--- Document segment ---
For example, most recently, I have worried about breast cancer, MS, bowel cancer, heart attack, MND, brain haemorrhage, brain tumour and the latest one was stomach cancer.  I just point out to myself that the other 'symptoms' went away and I'm not worried about them any more, so the 'symptoms' of this latest 'illness' will probably go away too, and if not, I can go to the GP next week...of course, by next week, I have a new range of symptoms and a new illness to worry about, so I repeat the conversation with myself.   

Funnily enough, when I'm really ill, I don't have any health anxiety.  I started a cold yesterday (soon as I'd got the Christmas dinner served, I started a sniffle and sore throat!) and am now coughing and sneezing all over the place and not worried about my health at all...  It's a solution - of sorts - but I'm not sure I want to live with a permanent cold  ::)
Title: Re: HELP!! please tell me I am not the only one with all these fears
Post by: booboo on January 14, 2016, 05:37:17 PM
My 82 year old father tells me that we all have to die of something - which of course is true ... However!!  he has lived to 82 and never had any ops or serious illness ..
How do we overcome/deal with all the fears/anxiety that we experience in meno - that's what I would like to know
Title: Re: HELP!! please tell me I am not the only one with all these fears
Post by: babyjane on January 15, 2016, 03:48:49 PM
Well in my case I waited until they overwhelmed me and I had a meltdown which is when I finally asked for help and told my family what was happening.  I am fortunate that they are supportive and my GP is helpful.

My son is taking me out on a coffee date on Sunday, just the 2 of us, to have a chat about how he can support me.
Title: Re: HELP!! please tell me I am not the only one with all these fears
Post by: Dorothy on January 15, 2016, 06:56:54 PM
What a lovely son!  Well done to him for being so caring.  Hope you both have a lovely time.
Title: Re: HELP!! please tell me I am not the only one with all these fears
Post by: Justjules on January 15, 2016, 10:09:07 PM
Ah, what a thoughtful son.  I have one like that and he is very supportive as he has had some anxiety himself. Have a lovely time with him...those moments are so precious for us Mums. X
Title: Re: HELP!! please tell me I am not the only one with all these fears
Post by: Katejo on January 24, 2016, 04:02:25 PM
Hi
I have this problem too. I frequently find myself browsing sites relating to particular conditions. My particular problem is related to booking holidays/renewing holiday insurance. I have never been seriously ill on holiday but have had several minor episodes which were enough to spoil the trip.

(Stored data entries)
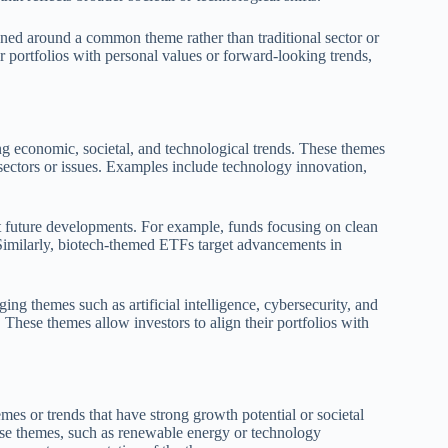
ned around a common theme rather than traditional sector or
ir portfolios with personal values or forward-looking trends,
g economic, societal, and technological trends. These themes
 sectors or issues. Examples include technology innovation,
ut future developments. For example, funds focusing on clean
 Similarly, biotech-themed ETFs target advancements in
g themes such as artificial intelligence, cybersecurity, and
 These themes allow investors to align their portfolios with
es or trends that have strong growth potential or societal
ese themes, such as renewable energy or technology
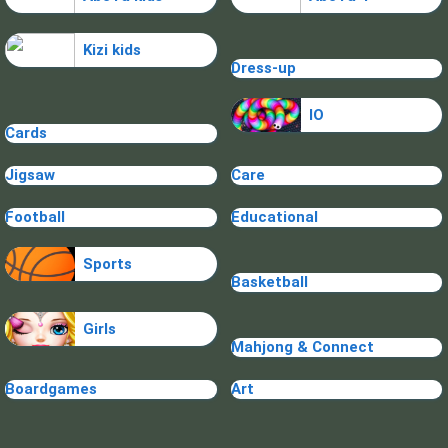
Kizi kids
Dress-up
IO
Cards
Jigsaw
Care
Football
Educational
Sports
Basketball
Girls
Mahjong & Connect
Boardgames
Art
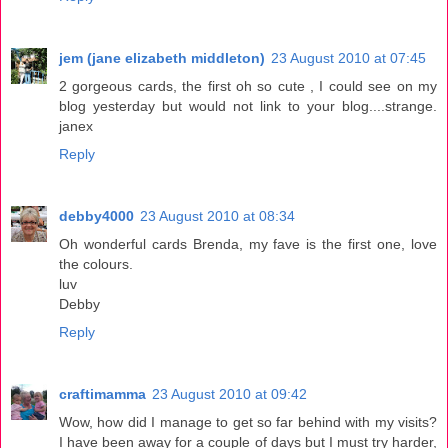
jem (jane elizabeth middleton)
23 August 2010 at 07:45
2 gorgeous cards, the first oh so cute , I could see on my
blog yesterday but would not link to your blog....strange.
janex
Reply
debby4000
23 August 2010 at 08:34
Oh wonderful cards Brenda, my fave is the first one, love
the colours.
luv
Debby
Reply
craftimamma
23 August 2010 at 09:42
Wow, how did I manage to get so far behind with my visits?
I have been away for a couple of days but I must try harder,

--- What the task requires ---
In the forum thread on health fears, how old is booboo's father?

--- Exercise result ---
82